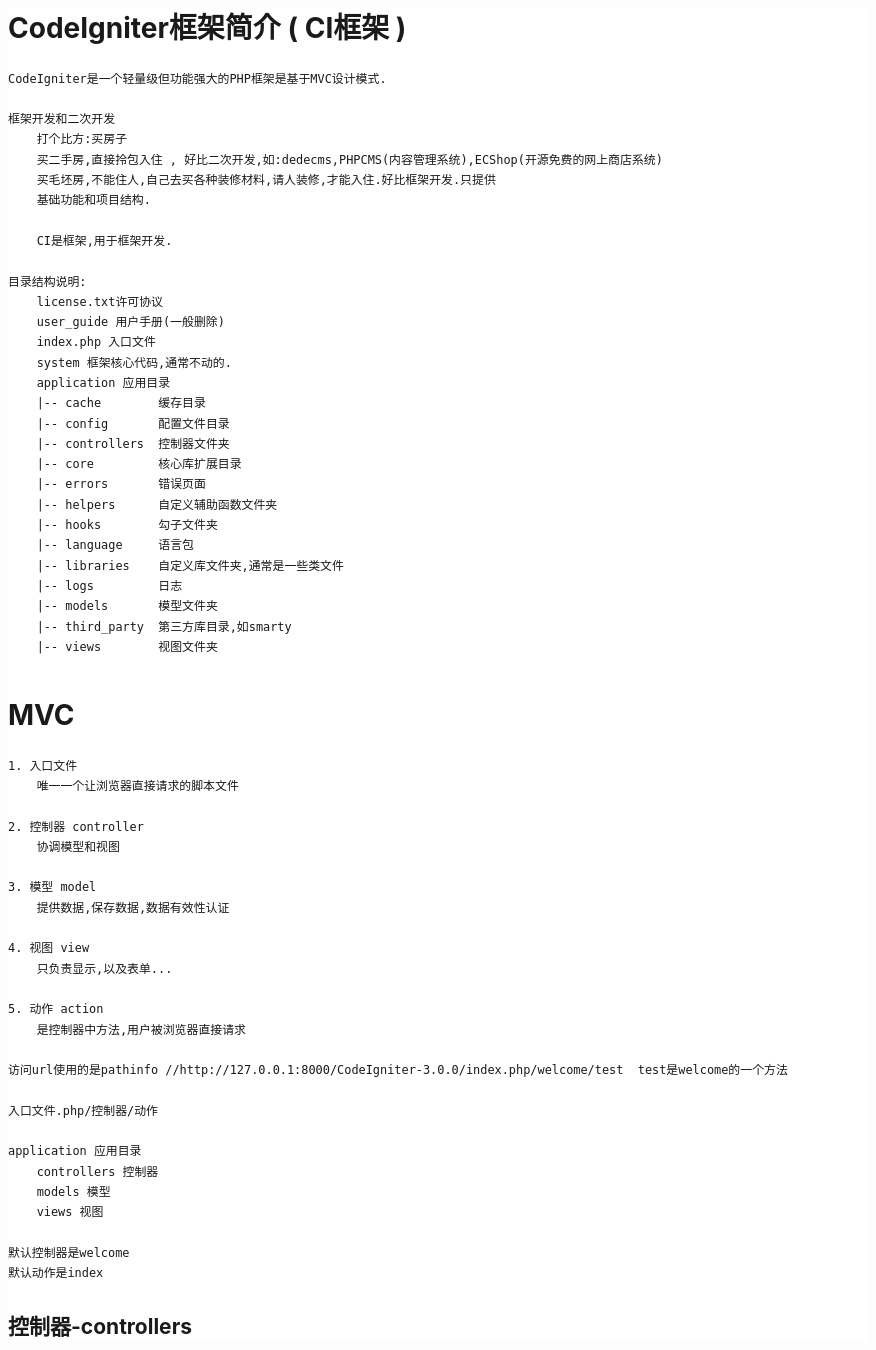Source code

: # <a id="CodeIgniter框架简介"></a>CodeIgniter框架简介 ( CI框架 ) 

	CodeIgniter是一个轻量级但功能强大的PHP框架是基于MVC设计模式.

	框架开发和二次开发
		打个比方:买房子
		买二手房,直接拎包入住 , 好比二次开发,如:dedecms,PHPCMS(内容管理系统),ECShop(开源免费的网上商店系统)
		买毛坯房,不能住人,自己去买各种装修材料,请人装修,才能入住.好比框架开发.只提供
		基础功能和项目结构.

		CI是框架,用于框架开发.

	目录结构说明:
	    license.txt许可协议
	    user_guide 用户手册(一般删除)
	    index.php 入口文件
	    system 框架核心代码,通常不动的.
	    application 应用目录
		|-- cache        缓存目录
		|-- config       配置文件目录
		|-- controllers  控制器文件夹
		|-- core         核心库扩展目录
		|-- errors       错误页面
		|-- helpers      自定义辅助函数文件夹
		|-- hooks        勾子文件夹
		|-- language     语言包
		|-- libraries    自定义库文件夹,通常是一些类文件
		|-- logs         日志
		|-- models       模型文件夹
		|-- third_party  第三方库目录,如smarty
		|-- views        视图文件夹

# <a id="MVC"></a>MVC 

	1. 入口文件 
		唯一一个让浏览器直接请求的脚本文件

	2. 控制器 controller
		协调模型和视图

	3. 模型 model 
		提供数据,保存数据,数据有效性认证

	4. 视图 view
		只负责显示,以及表单...

	5. 动作 action 
		是控制器中方法,用户被浏览器直接请求

	访问url使用的是pathinfo //http://127.0.0.1:8000/CodeIgniter-3.0.0/index.php/welcome/test  test是welcome的一个方法
	
	入口文件.php/控制器/动作

	application 应用目录
		controllers 控制器
		models 模型
		views 视图

	默认控制器是welcome
	默认动作是index 

## <a id="控制器-controllers"></a>控制器-controllers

Work item:
Rewrite the rows above, putting "app" in place of every "application" and keeping everything else the same. Leave the pictures out of your version.

Expected answer:
Source code

: # <a id="CodeIgniter框架简介"></a>CodeIgniter框架简介 ( CI框架 ) 

	CodeIgniter是一个轻量级但功能强大的PHP框架是基于MVC设计模式.

	框架开发和二次开发
		打个比方:买房子
		买二手房,直接拎包入住 , 好比二次开发,如:dedecms,PHPCMS(内容管理系统),ECShop(开源免费的网上商店系统)
		买毛坯房,不能住人,自己去买各种装修材料,请人装修,才能入住.好比框架开发.只提供
		基础功能和项目结构.

		CI是框架,用于框架开发.

	目录结构说明:
	    license.txt许可协议
	    user_guide 用户手册(一般删除)
	    index.php 入口文件
	    system 框架核心代码,通常不动的.
	    app 应用目录
		|-- cache        缓存目录
		|-- config       配置文件目录
		|-- controllers  控制器文件夹
		|-- core         核心库扩展目录
		|-- errors       错误页面
		|-- helpers      自定义辅助函数文件夹
		|-- hooks        勾子文件夹
		|-- language     语言包
		|-- libraries    自定义库文件夹,通常是一些类文件
		|-- logs         日志
		|-- models       模型文件夹
		|-- third_party  第三方库目录,如smarty
		|-- views        视图文件夹

# <a id="MVC"></a>MVC 

	1. 入口文件 
		唯一一个让浏览器直接请求的脚本文件

	2. 控制器 controller
		协调模型和视图

	3. 模型 model 
		提供数据,保存数据,数据有效性认证

	4. 视图 view
		只负责显示,以及表单...

	5. 动作 action 
		是控制器中方法,用户被浏览器直接请求

	访问url使用的是pathinfo //http://127.0.0.1:8000/CodeIgniter-3.0.0/index.php/welcome/test  test是welcome的一个方法
	
	入口文件.php/控制器/动作

	app 应用目录
		controllers 控制器
		models 模型
		views 视图

	默认控制器是welcome
	默认动作是index 

## <a id="控制器-controllers"></a>控制器-controllers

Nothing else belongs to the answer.